DATA PROVIDED Block Start

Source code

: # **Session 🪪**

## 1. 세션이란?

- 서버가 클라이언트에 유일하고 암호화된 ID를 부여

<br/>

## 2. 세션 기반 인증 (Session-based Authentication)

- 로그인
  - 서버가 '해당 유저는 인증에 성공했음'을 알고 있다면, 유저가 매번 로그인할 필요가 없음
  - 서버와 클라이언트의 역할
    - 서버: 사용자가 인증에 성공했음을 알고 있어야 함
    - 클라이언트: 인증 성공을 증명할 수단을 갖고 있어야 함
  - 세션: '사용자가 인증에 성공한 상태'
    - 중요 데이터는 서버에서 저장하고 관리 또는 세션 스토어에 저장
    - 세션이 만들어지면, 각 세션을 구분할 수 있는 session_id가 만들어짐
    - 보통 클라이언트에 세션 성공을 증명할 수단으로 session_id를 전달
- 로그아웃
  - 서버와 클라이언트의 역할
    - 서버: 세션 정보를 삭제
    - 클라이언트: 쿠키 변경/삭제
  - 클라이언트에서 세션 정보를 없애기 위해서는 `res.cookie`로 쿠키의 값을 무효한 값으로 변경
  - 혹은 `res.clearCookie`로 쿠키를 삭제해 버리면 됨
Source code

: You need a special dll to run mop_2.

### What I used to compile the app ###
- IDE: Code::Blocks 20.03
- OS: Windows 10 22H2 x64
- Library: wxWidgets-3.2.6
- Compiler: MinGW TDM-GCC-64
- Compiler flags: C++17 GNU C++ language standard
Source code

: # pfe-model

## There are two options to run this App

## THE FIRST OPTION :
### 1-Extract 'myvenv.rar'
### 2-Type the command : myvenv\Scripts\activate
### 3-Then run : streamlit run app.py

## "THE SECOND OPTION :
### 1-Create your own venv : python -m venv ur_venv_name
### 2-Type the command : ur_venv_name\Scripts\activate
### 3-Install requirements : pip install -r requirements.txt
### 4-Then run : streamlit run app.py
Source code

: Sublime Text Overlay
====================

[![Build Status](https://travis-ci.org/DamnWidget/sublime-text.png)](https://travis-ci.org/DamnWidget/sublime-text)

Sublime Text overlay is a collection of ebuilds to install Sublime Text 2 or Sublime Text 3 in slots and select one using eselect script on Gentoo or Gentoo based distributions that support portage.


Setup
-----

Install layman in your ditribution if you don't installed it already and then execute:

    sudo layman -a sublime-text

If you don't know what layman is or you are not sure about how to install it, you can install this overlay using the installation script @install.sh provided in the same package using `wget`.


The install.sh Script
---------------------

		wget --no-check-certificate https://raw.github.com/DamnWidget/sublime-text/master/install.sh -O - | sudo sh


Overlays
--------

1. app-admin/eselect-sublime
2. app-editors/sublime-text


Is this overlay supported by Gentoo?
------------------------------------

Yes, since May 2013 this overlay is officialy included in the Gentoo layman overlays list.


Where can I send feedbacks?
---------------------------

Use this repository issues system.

DATA PROVIDED Block End

▸ **TASK TO CARRY OUT**
With every line kept whole, write out the records again exactly.

▸ **OUTPUT OF THE EXERCISE**
Source code

: # **Session 🪪**

## 1. 세션이란?

- 서버가 클라이언트에 유일하고 암호화된 ID를 부여

<br/>

## 2. 세션 기반 인증 (Session-based Authentication)

- 로그인
  - 서버가 '해당 유저는 인증에 성공했음'을 알고 있다면, 유저가 매번 로그인할 필요가 없음
  - 서버와 클라이언트의 역할
    - 서버: 사용자가 인증에 성공했음을 알고 있어야 함
    - 클라이언트: 인증 성공을 증명할 수단을 갖고 있어야 함
  - 세션: '사용자가 인증에 성공한 상태'
    - 중요 데이터는 서버에서 저장하고 관리 또는 세션 스토어에 저장
    - 세션이 만들어지면, 각 세션을 구분할 수 있는 session_id가 만들어짐
    - 보통 클라이언트에 세션 성공을 증명할 수단으로 session_id를 전달
- 로그아웃
  - 서버와 클라이언트의 역할
    - 서버: 세션 정보를 삭제
    - 클라이언트: 쿠키 변경/삭제
  - 클라이언트에서 세션 정보를 없애기 위해서는 `res.cookie`로 쿠키의 값을 무효한 값으로 변경
  - 혹은 `res.clearCookie`로 쿠키를 삭제해 버리면 됨
Source code

: You need a special dll to run mop_2.

### What I used to compile the app ###
- IDE: Code::Blocks 20.03
- OS: Windows 10 22H2 x64
- Library: wxWidgets-3.2.6
- Compiler: MinGW TDM-GCC-64
- Compiler flags: C++17 GNU C++ language standard
Source code

: # pfe-model

## There are two options to run this App

## THE FIRST OPTION :
### 1-Extract 'myvenv.rar'
### 2-Type the command : myvenv\Scripts\activate
### 3-Then run : streamlit run app.py

## "THE SECOND OPTION :
### 1-Create your own venv : python -m venv ur_venv_name
### 2-Type the command : ur_venv_name\Scripts\activate
### 3-Install requirements : pip install -r requirements.txt
### 4-Then run : streamlit run app.py
Source code

: Sublime Text Overlay
====================

[![Build Status](https://travis-ci.org/DamnWidget/sublime-text.png)](https://travis-ci.org/DamnWidget/sublime-text)

Sublime Text overlay is a collection of ebuilds to install Sublime Text 2 or Sublime Text 3 in slots and select one using eselect script on Gentoo or Gentoo based distributions that support portage.


Setup
-----

Install layman in your ditribution if you don't installed it already and then execute:

    sudo layman -a sublime-text

If you don't know what layman is or you are not sure about how to install it, you can install this overlay using the installation script @install.sh provided in the same package using `wget`.


The install.sh Script
---------------------

		wget --no-check-certificate https://raw.github.com/DamnWidget/sublime-text/master/install.sh -O - | sudo sh


Overlays
--------

1. app-admin/eselect-sublime
2. app-editors/sublime-text


Is this overlay supported by Gentoo?
------------------------------------

Yes, since May 2013 this overlay is officialy included in the Gentoo layman overlays list.


Where can I send feedbacks?
---------------------------

Use this repository issues system.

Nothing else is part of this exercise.